WORK INSTRUCTION> Transcribe the records below word for word, leaving every picture out.

PROVIDED MATERIAL>
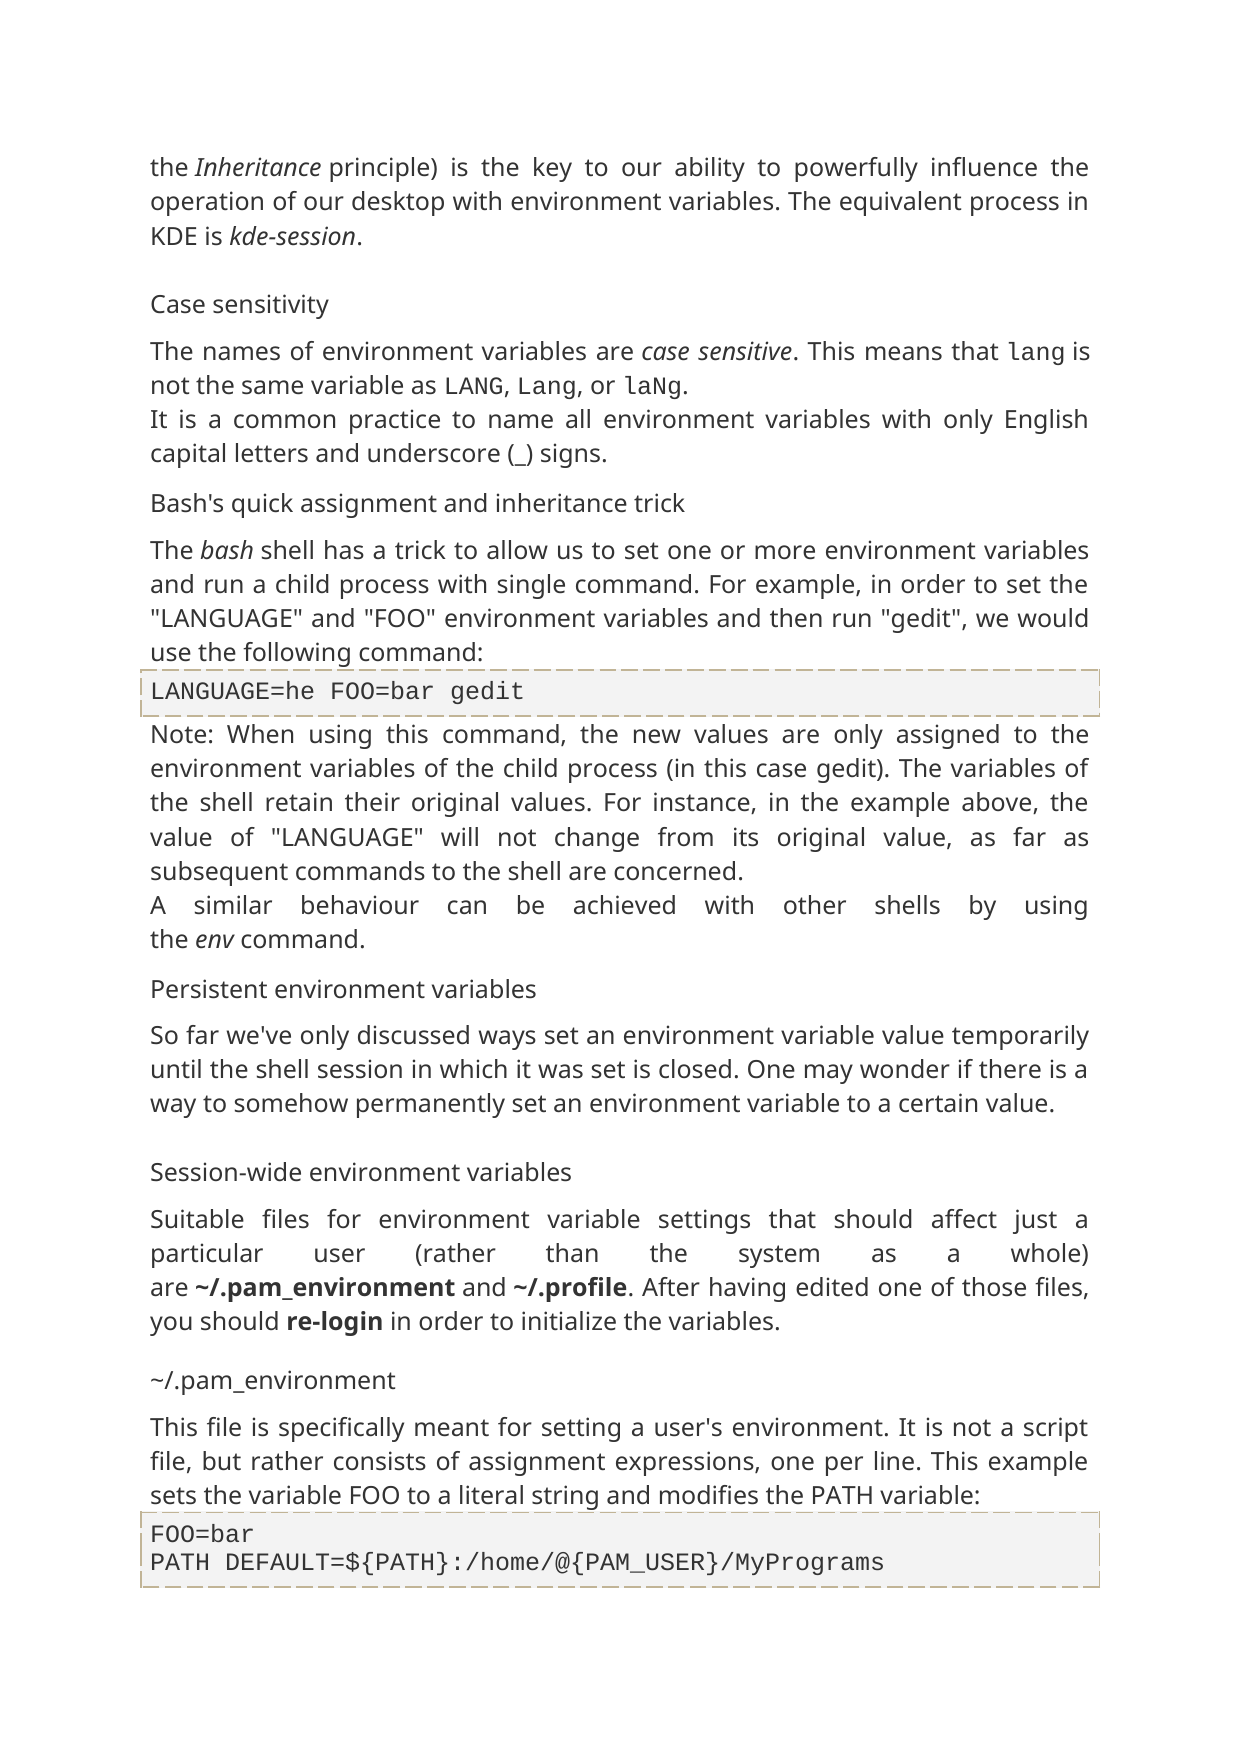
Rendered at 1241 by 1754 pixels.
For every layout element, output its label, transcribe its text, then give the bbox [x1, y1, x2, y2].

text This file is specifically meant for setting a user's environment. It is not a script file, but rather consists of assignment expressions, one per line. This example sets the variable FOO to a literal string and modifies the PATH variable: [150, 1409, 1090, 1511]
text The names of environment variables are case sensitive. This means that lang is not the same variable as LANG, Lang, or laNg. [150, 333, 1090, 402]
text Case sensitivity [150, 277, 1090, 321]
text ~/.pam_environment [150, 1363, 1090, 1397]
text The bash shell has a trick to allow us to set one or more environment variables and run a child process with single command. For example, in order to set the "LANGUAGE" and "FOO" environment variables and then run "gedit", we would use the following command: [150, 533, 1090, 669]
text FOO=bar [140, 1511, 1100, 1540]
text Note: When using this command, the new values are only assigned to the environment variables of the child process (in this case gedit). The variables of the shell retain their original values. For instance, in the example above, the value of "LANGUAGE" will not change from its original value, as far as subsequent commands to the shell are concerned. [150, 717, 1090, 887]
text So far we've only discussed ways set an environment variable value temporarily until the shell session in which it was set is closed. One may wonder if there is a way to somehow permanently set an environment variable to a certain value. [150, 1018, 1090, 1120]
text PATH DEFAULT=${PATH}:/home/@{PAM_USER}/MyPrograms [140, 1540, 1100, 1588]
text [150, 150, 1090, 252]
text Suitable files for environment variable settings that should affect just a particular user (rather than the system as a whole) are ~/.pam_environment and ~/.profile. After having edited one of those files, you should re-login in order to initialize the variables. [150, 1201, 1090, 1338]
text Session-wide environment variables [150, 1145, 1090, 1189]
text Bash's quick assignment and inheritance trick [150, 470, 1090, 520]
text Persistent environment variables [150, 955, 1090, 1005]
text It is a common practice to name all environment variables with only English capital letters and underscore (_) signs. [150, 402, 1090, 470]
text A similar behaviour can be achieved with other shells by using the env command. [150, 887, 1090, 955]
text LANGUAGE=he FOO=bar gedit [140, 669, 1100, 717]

SOLUTION TO THE PROBLEM>
Rendered at 1241 by 1754 pixels.
For every layout element, output its label, transcribe its text, then give the bbox [x1, y1, x2, y2].

text This file is specifically meant for setting a user's environment. It is not a script file, but rather consists of assignment expressions, one per line. This example sets the variable FOO to a literal string and modifies the PATH variable: [150, 1409, 1090, 1511]
text The names of environment variables are case sensitive. This means that lang is not the same variable as LANG, Lang, or laNg. [150, 333, 1090, 402]
text Case sensitivity [150, 277, 1090, 321]
text ~/.pam_environment [150, 1363, 1090, 1397]
text The bash shell has a trick to allow us to set one or more environment variables and run a child process with single command. For example, in order to set the "LANGUAGE" and "FOO" environment variables and then run "gedit", we would use the following command: [150, 533, 1090, 669]
text FOO=bar [140, 1511, 1100, 1540]
text Note: When using this command, the new values are only assigned to the environment variables of the child process (in this case gedit). The variables of the shell retain their original values. For instance, in the example above, the value of "LANGUAGE" will not change from its original value, as far as subsequent commands to the shell are concerned. [150, 717, 1090, 887]
text So far we've only discussed ways set an environment variable value temporarily until the shell session in which it was set is closed. One may wonder if there is a way to somehow permanently set an environment variable to a certain value. [150, 1018, 1090, 1120]
text PATH DEFAULT=${PATH}:/home/@{PAM_USER}/MyPrograms [140, 1540, 1100, 1588]
text [150, 150, 1090, 252]
text Suitable files for environment variable settings that should affect just a particular user (rather than the system as a whole) are ~/.pam_environment and ~/.profile. After having edited one of those files, you should re-login in order to initialize the variables. [150, 1201, 1090, 1338]
text Session-wide environment variables [150, 1145, 1090, 1189]
text Bash's quick assignment and inheritance trick [150, 470, 1090, 520]
text Persistent environment variables [150, 955, 1090, 1005]
text It is a common practice to name all environment variables with only English capital letters and underscore (_) signs. [150, 402, 1090, 470]
text A similar behaviour can be achieved with other shells by using the env command. [150, 887, 1090, 955]
text LANGUAGE=he FOO=bar gedit [140, 669, 1100, 717]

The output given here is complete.